The hot path allocates nothing and performs a small, fixed number of hash map lookups. Unicode handling is intentionally constrained to “exactly one codepoint” cases. Case folding for Unicode triggers lives inside Trigger.hash and Trigger.foldedEqual, so the map behaves correctly without complicating callers.

Hashing and equality that match semantics

Trigger and Action both implement custom hashing and equality that match the semantics Ghostty cares about.

For Trigger:

• modifiers must match exactly,
• physical keys compare by their enum value,
• unicode keys use a folded representation for hashing in the binding context so reasonable case handling is possible,
• catch_all is its own equivalence class.

For Action:

• equality is deep, including nested structs,
• hashing uses Wyhash and bitcasts floats to avoid surprises.

This is crucial because the binding set also maintains a reverse map (Action → Trigger) to support GUI accelerators. If hashing or equality disagreed with how bindings are stored, that map would be silently wrong.

Lessons you can reuse

Ghostty’s Binding.zig is a compact example of designing a configuration language and its runtime around a real domain—keybindings—without giving up performance. The same patterns apply to any serious, configuration‑driven system.

1. Treat configuration as a language.

   Define a small grammar and a parser that emits domain objects like Trigger, Action, and Flags, instead of pushing strings upward. Small iterators such as Parser let you stream elements like sequence leaders and chain actions cleanly.

2. Model verbs as a typed union.

   Replace integer action IDs with a tagged union whose variants carry meaningful payloads. Use type reflection (or your language’s equivalent) to derive parsing, formatting, cloning, hashing, and equality so adding a new action is a local change.

3. Use trie‑like structures for sequences.

   A nested Set of leader: *Set entries gives you multi‑key sequences with O(k) lookup in the sequence length and keeps prefixes separate from final actions.

4. Validate first, mutate second.

   For complex updates—like inserting entire sequences—run a non‑mutating validation pass. Only once the intent is fully valid do you touch internal maps. This keeps the structure consistent even when parsing fails.

5. Isolate backwards compatibility.

   Legacy formats and names belong in small, well‑named tables with tests, not scattered conditionals. Ghostty’s backwards‑compatible key names are confined to one map marked explicitly as compatibility glue.

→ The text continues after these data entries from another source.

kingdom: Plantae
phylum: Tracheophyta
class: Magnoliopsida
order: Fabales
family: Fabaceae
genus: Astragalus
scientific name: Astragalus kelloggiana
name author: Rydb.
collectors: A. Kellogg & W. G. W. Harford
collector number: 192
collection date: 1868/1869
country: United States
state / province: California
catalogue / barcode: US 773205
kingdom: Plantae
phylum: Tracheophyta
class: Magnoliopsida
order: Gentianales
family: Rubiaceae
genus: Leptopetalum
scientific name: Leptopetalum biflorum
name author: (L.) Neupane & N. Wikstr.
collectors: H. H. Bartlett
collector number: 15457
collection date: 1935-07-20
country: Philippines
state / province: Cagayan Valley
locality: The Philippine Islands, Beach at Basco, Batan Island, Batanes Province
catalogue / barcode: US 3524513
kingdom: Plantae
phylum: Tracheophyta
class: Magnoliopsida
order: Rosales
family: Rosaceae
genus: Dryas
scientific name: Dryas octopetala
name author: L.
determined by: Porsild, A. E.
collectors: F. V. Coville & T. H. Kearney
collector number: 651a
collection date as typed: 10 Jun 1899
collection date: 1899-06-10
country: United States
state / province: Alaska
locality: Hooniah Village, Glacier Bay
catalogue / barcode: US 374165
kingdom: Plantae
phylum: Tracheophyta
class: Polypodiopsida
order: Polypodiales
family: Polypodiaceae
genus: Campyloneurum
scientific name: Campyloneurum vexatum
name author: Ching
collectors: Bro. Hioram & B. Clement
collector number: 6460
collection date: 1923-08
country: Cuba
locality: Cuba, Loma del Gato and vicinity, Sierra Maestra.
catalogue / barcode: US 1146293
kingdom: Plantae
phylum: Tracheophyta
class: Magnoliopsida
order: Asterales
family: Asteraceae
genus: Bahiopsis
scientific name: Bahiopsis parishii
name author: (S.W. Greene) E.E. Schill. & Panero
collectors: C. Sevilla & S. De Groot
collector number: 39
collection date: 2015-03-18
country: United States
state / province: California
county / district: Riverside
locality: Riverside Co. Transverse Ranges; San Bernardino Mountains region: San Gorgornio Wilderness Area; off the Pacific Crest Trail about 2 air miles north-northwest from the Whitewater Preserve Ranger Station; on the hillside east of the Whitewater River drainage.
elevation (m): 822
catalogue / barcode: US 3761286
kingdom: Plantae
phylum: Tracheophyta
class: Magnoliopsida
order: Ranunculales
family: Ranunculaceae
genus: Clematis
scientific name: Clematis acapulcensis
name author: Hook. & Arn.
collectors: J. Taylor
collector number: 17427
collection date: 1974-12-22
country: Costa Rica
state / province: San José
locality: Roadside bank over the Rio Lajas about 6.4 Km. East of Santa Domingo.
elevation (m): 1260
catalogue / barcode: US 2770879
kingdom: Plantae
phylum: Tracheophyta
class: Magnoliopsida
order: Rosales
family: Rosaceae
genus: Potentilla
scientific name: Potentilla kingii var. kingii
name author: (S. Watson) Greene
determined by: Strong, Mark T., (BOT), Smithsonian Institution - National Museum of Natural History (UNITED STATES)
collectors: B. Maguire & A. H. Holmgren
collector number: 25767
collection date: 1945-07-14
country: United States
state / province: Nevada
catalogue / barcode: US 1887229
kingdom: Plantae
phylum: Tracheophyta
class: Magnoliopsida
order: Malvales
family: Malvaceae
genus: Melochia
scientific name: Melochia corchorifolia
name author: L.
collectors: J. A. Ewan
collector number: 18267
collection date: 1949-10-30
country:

6. Be explicit about tricky state.

   When you need internal mutable state like chain_parent to keep the public API simple, document its invariants clearly and test transitions aggressively. Don’t pretend it’s harmless; constrain it.

Keybindings tend to accrete requirements—global shortcuts, per‑surface actions, sequences, chains, GUI accelerators, and compatibility layers. Ghostty shows that treating them as a proper language with a small runtime lets you keep that complexity under control.

If you’re building configuration for a terminal, a game, or a control plane, the same pattern applies: define a minimal grammar, map it to strong types, and run it through a tight, well‑tested interpreter. That’s the core lesson from Binding.zig—and a design you can adopt far beyond keybindings.